G protein-coupled receptor 56 also known as TM7XN1 is a protein encoded by the ADGRG1 gene. GPR56 is a member of the adhesion GPCR family. Adhesion GPCRs are characterized by an extended extracellular region often possessing N-terminal protein modules that is linked to a TM7 region via a domain known as the GPCR-Autoproteolysis INducing (GAIN) domain.

GPR56 is expressed in liver, muscle, tendon, neural, and cytotoxic lymphoid cells in human as well as in hematopoietic precursor, muscle, and developing neural cells in the mouse. GPR56 has been shown to have numerous role in cell guidance/adhesion as exemplified by its roles in tumour inhibition and neuron development. More recently it has been shown to be a marker for cytotoxic T cells and a subgroup of Natural killer cells.

GPR56 binds transglutaminase 2 to suppress tumor metastasis and binds collagen III to regulate cortical development and lamination.

GPR56 couples to Gα_q/11 protein upon association with the tetraspanins CD9 and CD81. Forced GPR56 expression activates NF-kB, PAI-1, and TCF transcriptional response elements. The splicing of GPR56 induces tumorigenic responses as a result of activating the transcription of genes, such as COX2, iNOS, and VEGF85. GPR56 couples to the Gα12/13 protein and activates RhoA and mammalian target of rapamycin (mTOR) pathway upon ligand binding. Lack of the N-terminal fragment (NTF) of GPR56 causes stronger RhoA signaling and β-arrestin accumulation, leading to extensive ubiquitination of the C-terminal fragment (CTF). Finally, GPR56 suppresses PKCα activation to regulate angiogenesis.

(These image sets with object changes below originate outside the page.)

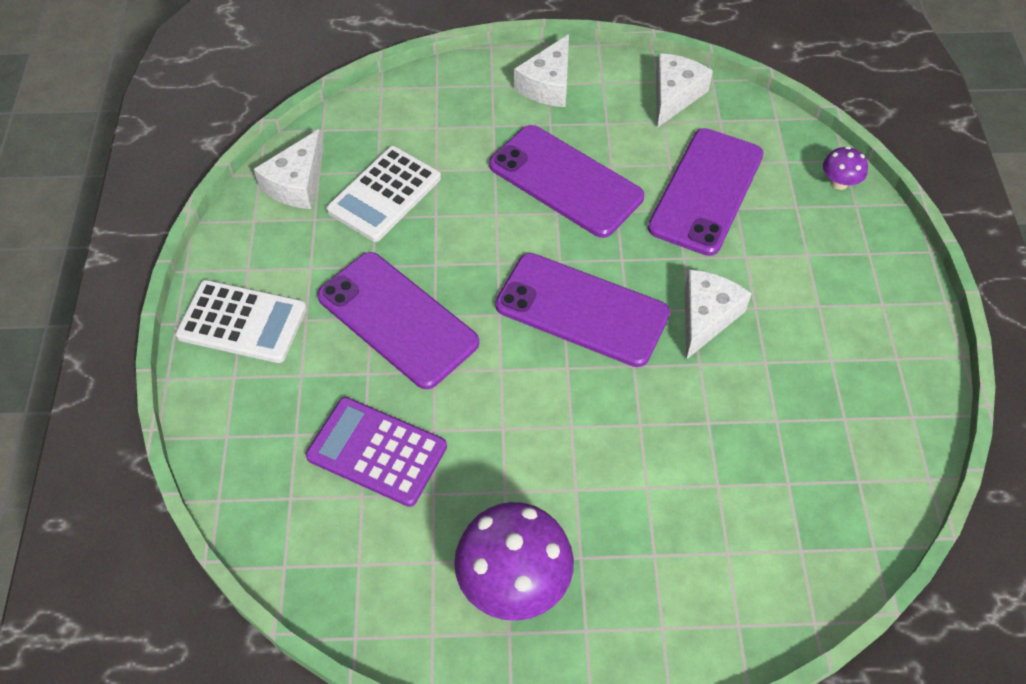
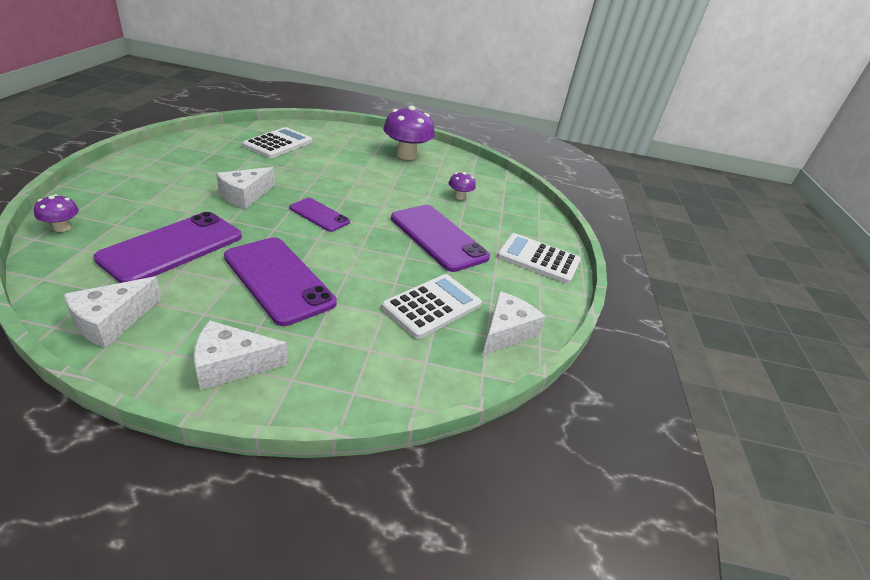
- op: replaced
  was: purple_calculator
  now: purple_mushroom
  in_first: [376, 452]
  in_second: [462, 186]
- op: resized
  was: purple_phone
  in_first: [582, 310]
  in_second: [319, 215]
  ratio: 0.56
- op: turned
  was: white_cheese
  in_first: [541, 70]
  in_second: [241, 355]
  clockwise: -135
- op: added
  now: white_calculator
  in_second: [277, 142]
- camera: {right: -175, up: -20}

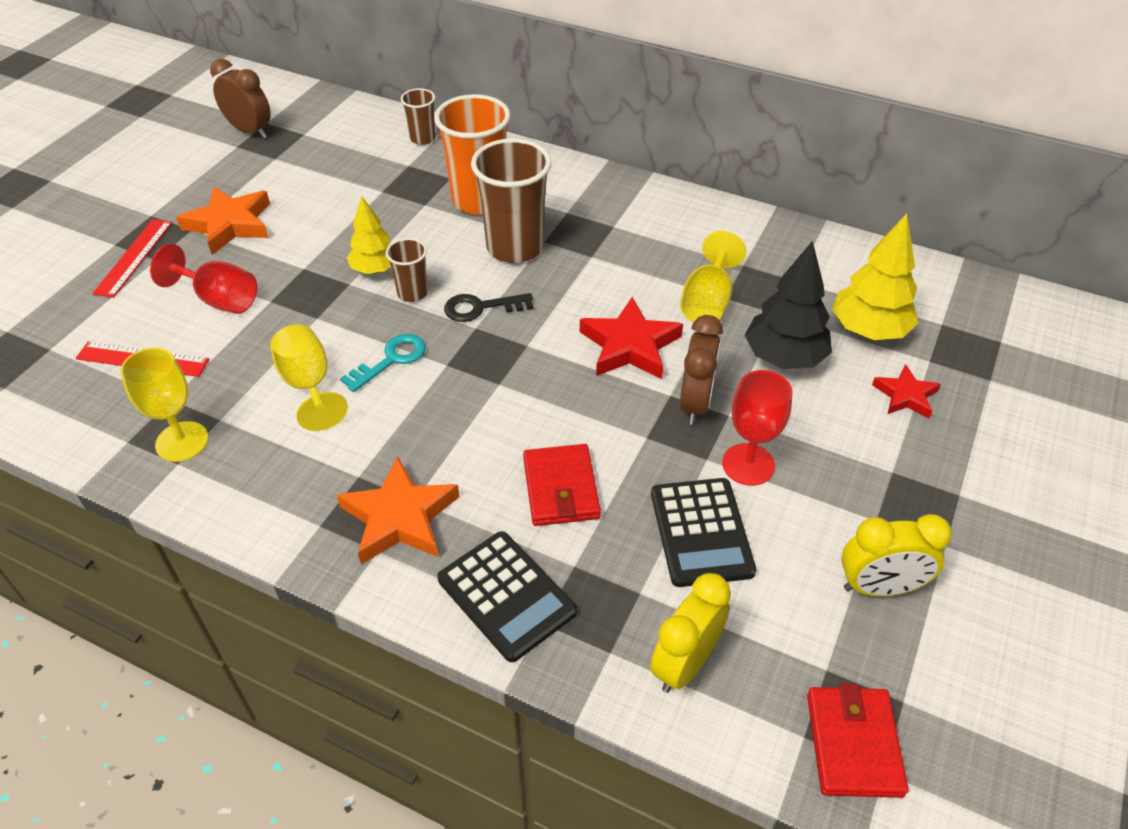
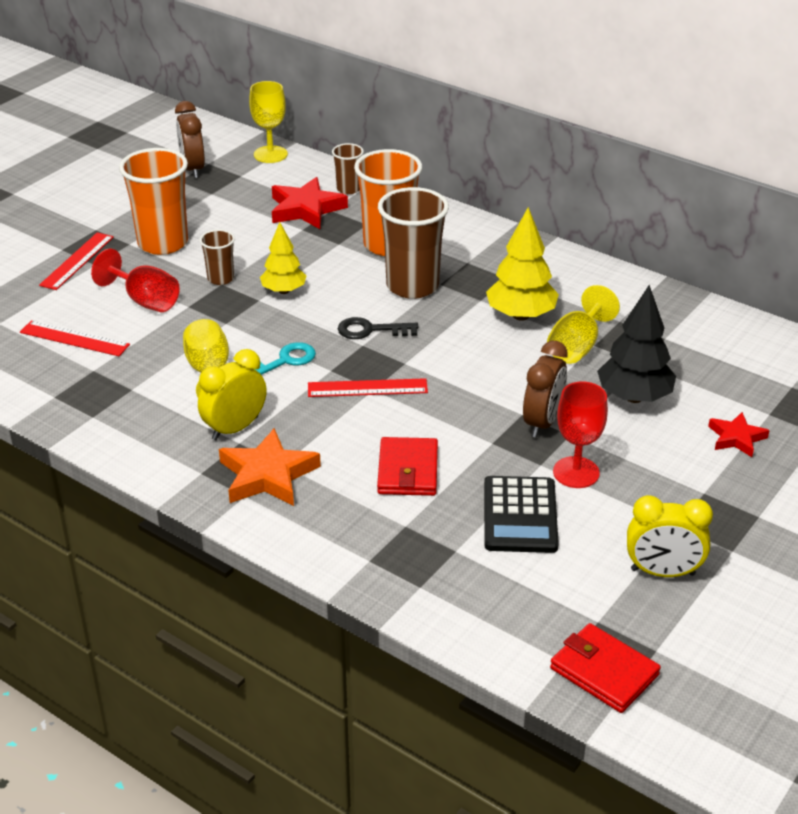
- op: moved
  was: yellow_goblet
  in_first: [164, 404]
  in_second: [268, 122]
- op: replaced
  was: orange_star
  now: orange_cup
  in_first: [223, 220]
  in_second: [153, 201]
- op: turned
  was: brown_clock
  in_first: [240, 98]
  in_second: [190, 139]
  clockwise: -150
- op: moved
  was: brown_cup
  in_first: [407, 270]
  in_second: [217, 257]
- op: removed
  was: black_calculator
  in_first: [507, 596]
- op: moved
  was: red_star
  in_first: [631, 338]
  in_second: [310, 203]
- op: moved
  was: yellow_clock
  in_first: [690, 633]
  in_second: [232, 394]
- op: turned
  was: red_wallet
  in_first: [858, 740]
  in_second: [605, 668]
  clockwise: -60
- op: moved
  was: yellow_tree
  in_first: [875, 277]
  in_second: [522, 264]
- op: added
  now: red_ruler
  in_second: [368, 387]
- camera: {right: 10, up: -10}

Studies in the hematopoietic system disclosed that during endothelial to hematopoietic stem cell transition, Gpr56 is a transcriptional target of the heptad complex of hematopoietic transcription factors, and is required for hematopoietic cluster formation. Recently, two studies showed that GPR56, is a cell autonomous regulator of oligodendrocyte development through Gα_12/13 proteins and Rho activation. Della Chiesa et al. demonstrate that GPR56 is expressed on CD56^dull natural killer (NK) cells. Lin and Hamann's group show all human cytotoxic lymphocytes, including CD56^dull NK cells and CD27^–CD45RA⁺ effector-type CD8⁺ T cells, express GPR56.

GPR56 was the first adhesion GPCR causally linked to a disease. Loss-of-function mutations in GPR56 cause a severe cortical malformation known as bilateral frontoparietal polymicrogyria (BFPP). Investigating the pathological mechanism of disease-associated GPR56 mutations in BFPP has provided mechanistic insights into the functioning of adhesion GPCRs. Researchers demonstrated that disease-associated GPR56 mutations cause BFPP via multiple mechanisms. Li et al. demonstrated that GPR56 regulates pial basement membrane (BM) organization during cortical development. Disruption of the Gpr56 gene in mice leads to neuronal malformation in the cerebral cortex, which resulted in 4 critical pathological morphologies: defective pial BM, abnormal localized radial glial endfeet, malpositioned Cajal-Retzius cells, and overmigrated neurons. Furthermore, the interaction of GPR56 and collagen III inhibits neural migration to regulate lamination of the cerebral cortex. Next to GPR56, the α3β1 integrin is also involved in pial BM maintenance. Study from Itga3 (α3 integrin)/Gpr56 double knockout mice showed increased neuronal overmigration compared to Gpr56 single knockout mice, indicating cooperation of GPR56 and α3β1 integrin in modulation of the development of the cerebral cortex. More recently, the Walsh laboratory showed that alternative splicing of GPR56 regulates regional cerebral cortical patterning.

In depression patients, blood GPR56 mRNA expression increases only in responders and not non-responders to serotonin-norepinephrine reuptake inhibitor treatment. Furthermore, GPR56 was down-regulated in the prefrontal cortex of individuals with depression that died by suicide.

Outside the nervous system, GPR56 has been linked to muscle function and male fertility. The expression of GPR56 is upregulated during early differentiation of human myoblasts. Investigation of Gpr56 knockout mice and BFPP patients showed that GPR56 is required for in vitro myoblast fusion via signaling of serum response factor (SRF) and nuclear factor of activated T-cell (NFAT), but is not essential for muscle development in vivo. Additionally, GPR56 is a transcriptional target of peroxisome proliferator-activated receptor gamma coactivator 1-alpha 4 and regulates overload-induced muscle hypertrophy through Gα_12/13 and mTOR signaling. Therefore, the study of knockout mice revealed that GPR56 is involved in testis development and male fertility. In melanocytic cells GPR56 gene expression may be regulated by MITF.